--- TASK REQUIREMENTS ---
From the items below, pull out every line that contains the string "Xiaomi", matching case exactly.

--- SOURCE DATA ---
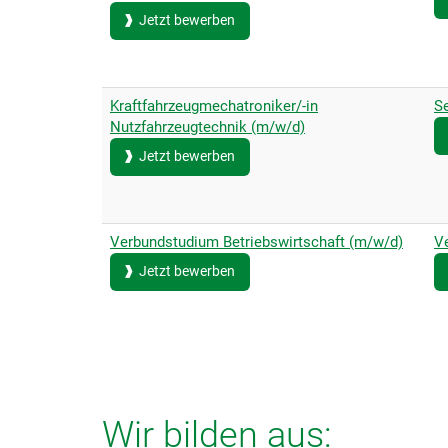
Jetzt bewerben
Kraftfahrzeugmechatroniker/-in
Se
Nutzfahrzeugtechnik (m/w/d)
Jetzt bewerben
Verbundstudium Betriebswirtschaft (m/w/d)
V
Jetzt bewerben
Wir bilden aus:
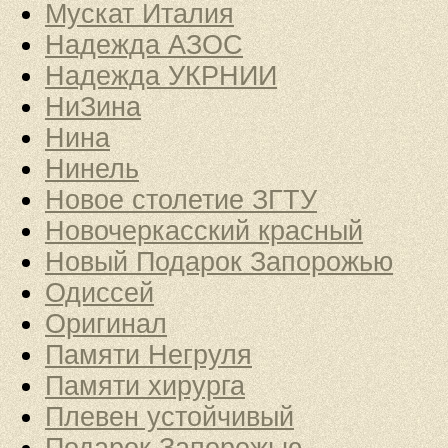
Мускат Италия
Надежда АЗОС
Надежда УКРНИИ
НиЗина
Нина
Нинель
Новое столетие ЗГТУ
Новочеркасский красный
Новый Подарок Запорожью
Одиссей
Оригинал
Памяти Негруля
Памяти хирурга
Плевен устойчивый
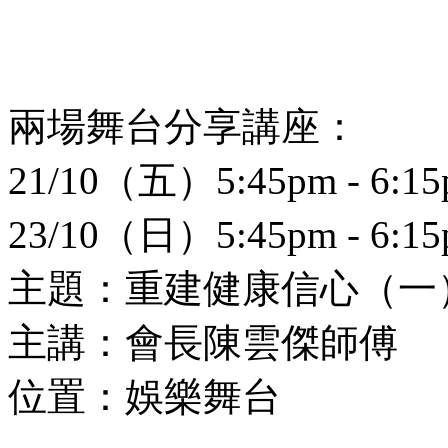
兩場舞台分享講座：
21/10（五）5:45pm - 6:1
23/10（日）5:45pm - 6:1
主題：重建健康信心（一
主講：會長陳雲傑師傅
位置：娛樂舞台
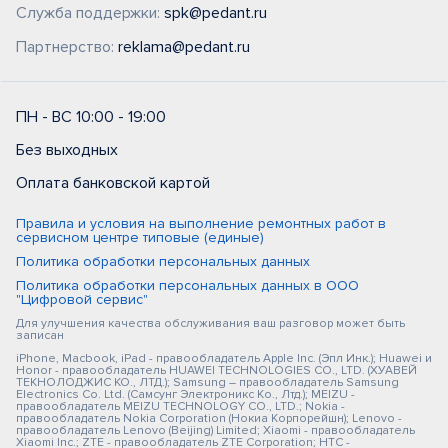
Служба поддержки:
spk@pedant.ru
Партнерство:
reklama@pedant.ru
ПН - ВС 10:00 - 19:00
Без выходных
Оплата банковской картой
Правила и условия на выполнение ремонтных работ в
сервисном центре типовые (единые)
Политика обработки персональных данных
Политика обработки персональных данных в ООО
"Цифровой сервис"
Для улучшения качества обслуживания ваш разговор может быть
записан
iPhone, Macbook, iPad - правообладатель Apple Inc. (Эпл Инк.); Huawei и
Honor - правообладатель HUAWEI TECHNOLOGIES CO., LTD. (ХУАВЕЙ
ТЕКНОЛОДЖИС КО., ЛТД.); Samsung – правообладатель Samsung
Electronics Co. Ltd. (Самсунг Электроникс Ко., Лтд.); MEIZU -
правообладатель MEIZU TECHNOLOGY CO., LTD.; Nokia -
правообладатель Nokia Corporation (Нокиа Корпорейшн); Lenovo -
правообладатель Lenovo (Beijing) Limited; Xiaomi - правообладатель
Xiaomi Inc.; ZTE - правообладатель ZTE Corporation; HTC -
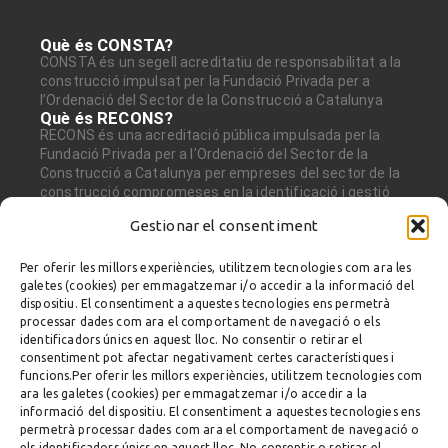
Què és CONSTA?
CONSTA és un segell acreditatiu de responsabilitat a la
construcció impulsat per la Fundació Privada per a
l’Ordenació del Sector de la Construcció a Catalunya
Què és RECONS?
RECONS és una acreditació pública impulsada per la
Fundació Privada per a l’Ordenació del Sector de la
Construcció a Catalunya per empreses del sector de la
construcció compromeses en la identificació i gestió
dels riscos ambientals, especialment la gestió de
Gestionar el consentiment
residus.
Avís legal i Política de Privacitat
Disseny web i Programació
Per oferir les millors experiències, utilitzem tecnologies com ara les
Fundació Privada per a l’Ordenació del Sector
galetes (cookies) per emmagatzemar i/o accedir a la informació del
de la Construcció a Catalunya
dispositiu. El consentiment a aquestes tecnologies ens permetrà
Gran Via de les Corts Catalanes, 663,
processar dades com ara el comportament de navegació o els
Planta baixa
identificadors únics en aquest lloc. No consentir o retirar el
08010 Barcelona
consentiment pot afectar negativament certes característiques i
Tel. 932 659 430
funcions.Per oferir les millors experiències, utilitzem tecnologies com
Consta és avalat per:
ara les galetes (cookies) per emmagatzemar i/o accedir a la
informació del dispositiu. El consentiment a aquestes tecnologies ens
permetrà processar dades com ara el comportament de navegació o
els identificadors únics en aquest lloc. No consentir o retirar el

--- RESULT OF THE TASK ---
правообладатель Lenovo (Beijing) Limited; Xiaomi - правообладатель
Xiaomi Inc.; ZTE - правообладатель ZTE Corporation; HTC -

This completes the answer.